======== Excerpted text


    Today on Amazon the Motorola Droid is $19.99.
    Amazing. I bought mine about 3 weeks ago at $49. I thik that it is great and a bargin at the price I paid.
    They are practically giving it away now. That tells you how profitable their $30/month data plan is.
    Reply
  • naalex - Sunday, April 4, 2010 - link

    Wow, I've got to say: Super Job! Not only did you review the Nexus One, but you managed to simultaneously review Android, review the iPhone OS, compare the two's strengths and weaknesses, and describe ARM's role in the smartphones and microprocessor business (which I never understood). Long yes, but every page was well worth it.

    After reading all the hyperbolic tech news coming from Engadget, CNET, and PhoneArena, I was under the mistaken impression that Snapdragon was a clear smartphone platform champion, so I found it rather interesting that Snapdragon's integrated GPU was inferior to the PowerVR solution on the iPhone 3GS. If I'm not mistaken, this is the GPU that is used in the TI chip in the Droid, so does this mean that my Droid may be able to keep up with Nexus Ones/Snapdragons with 3D gaming apps, or will there be too much hardware and OS fragmentation for any app developer to create any optimized 3D gaming app for Android.

    This is going to be my go-to resource to provide to people who ask, "What is that strange object pressed to your face that isn't an iPhone? Does it cure cancer like the iPhone?" Trying to explain to my clueless tech friends that there are other viable smartphone options out there is an uphill battle, but one that may go a little easier now.
    Reply
  • ExodusC - Sunday, April 4, 2010 - link

    Anand, I'll admit, this is the gist of what I expected from your article (I don't mean that in a bad way, mind you--). I own an iPhone 3G, and have for almost a year now. I like it, but I don't particularly love it. I imagine the 3GS would be a more fluid (and therefore more enjoyable) experience. For some reason, tech reviewers tend to not want to get rid of their iPhones for some reason. Even with a device like the Nexus One at their fingertips. I type this from a Motorola Droid right now, and I love it.

    I agree, I love the fluidity of the iPhone compared to Android devices (why must they be so powerful, but so choppy? That's my biggest complaint), but I love the feature set of Android even more.

    I also really want to know, why do you feel Android's pull-down notification menu is awkward? The first time I picked up an Android device and used it (never knowing about the feature), I felt it was very intuitive and a wise design choice.

    I completely agree with your general consenus that Android needs some polish, however.

    I absolutely love your website, reviews, and attention to detail. Keep up the good work! I just thought I'd share my honest opinion with you. Hopefully you'll have time to respond.

================
======== Data section

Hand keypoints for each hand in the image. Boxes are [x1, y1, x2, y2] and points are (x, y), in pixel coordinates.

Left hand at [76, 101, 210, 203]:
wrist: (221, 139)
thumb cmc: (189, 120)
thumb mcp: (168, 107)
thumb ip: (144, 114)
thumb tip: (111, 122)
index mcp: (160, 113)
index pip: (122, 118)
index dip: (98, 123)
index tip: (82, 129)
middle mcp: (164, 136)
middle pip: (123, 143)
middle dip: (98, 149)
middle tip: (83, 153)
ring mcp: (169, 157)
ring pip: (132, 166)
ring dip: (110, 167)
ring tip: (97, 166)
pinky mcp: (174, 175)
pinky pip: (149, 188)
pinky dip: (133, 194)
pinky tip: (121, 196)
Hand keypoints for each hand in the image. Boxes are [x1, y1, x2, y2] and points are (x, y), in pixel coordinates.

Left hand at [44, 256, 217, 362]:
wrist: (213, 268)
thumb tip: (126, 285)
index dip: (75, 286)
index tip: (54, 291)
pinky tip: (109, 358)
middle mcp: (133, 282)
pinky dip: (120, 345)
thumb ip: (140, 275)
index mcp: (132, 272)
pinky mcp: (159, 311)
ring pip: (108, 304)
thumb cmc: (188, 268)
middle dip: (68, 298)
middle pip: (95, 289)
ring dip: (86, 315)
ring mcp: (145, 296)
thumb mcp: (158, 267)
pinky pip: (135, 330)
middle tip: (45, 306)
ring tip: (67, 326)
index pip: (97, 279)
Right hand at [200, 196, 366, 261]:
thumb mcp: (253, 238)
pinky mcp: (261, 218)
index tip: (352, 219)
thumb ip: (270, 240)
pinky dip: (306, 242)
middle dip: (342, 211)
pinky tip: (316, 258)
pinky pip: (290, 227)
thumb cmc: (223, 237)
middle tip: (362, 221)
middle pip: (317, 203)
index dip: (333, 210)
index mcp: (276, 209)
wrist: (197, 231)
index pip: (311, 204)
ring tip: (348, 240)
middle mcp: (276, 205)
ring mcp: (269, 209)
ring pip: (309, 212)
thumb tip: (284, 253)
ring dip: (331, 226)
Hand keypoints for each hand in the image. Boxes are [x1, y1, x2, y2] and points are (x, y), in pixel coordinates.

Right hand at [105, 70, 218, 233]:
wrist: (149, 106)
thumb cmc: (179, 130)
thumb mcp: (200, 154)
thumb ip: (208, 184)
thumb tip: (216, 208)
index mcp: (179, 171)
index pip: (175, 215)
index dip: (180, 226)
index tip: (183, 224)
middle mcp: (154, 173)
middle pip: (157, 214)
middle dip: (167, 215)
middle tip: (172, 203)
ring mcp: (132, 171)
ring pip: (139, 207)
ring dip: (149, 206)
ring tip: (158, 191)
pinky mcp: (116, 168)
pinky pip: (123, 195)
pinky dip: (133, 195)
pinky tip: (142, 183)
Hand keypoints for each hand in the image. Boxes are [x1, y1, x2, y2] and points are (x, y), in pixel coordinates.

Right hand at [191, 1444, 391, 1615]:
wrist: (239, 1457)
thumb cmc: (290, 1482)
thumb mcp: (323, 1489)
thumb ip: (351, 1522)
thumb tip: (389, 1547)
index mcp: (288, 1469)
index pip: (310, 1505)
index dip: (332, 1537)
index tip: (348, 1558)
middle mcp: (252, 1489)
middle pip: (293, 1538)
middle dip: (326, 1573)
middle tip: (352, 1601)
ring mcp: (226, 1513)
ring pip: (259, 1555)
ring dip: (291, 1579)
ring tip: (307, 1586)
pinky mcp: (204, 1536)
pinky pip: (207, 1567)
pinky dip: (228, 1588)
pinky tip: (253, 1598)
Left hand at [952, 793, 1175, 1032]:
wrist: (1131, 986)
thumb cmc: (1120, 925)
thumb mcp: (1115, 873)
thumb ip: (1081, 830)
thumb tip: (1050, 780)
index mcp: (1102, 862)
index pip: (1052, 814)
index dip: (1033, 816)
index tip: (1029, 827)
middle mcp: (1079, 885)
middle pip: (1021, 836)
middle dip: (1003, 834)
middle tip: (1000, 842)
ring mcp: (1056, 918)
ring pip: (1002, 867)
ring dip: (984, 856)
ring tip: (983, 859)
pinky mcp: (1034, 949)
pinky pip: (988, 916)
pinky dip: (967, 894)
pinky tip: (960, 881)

================

## What to work on
According to the comment thread, what was the Motorola Droid's price on Amazon that day? Rely on the comment thread alone.

## Response to the task
$19.99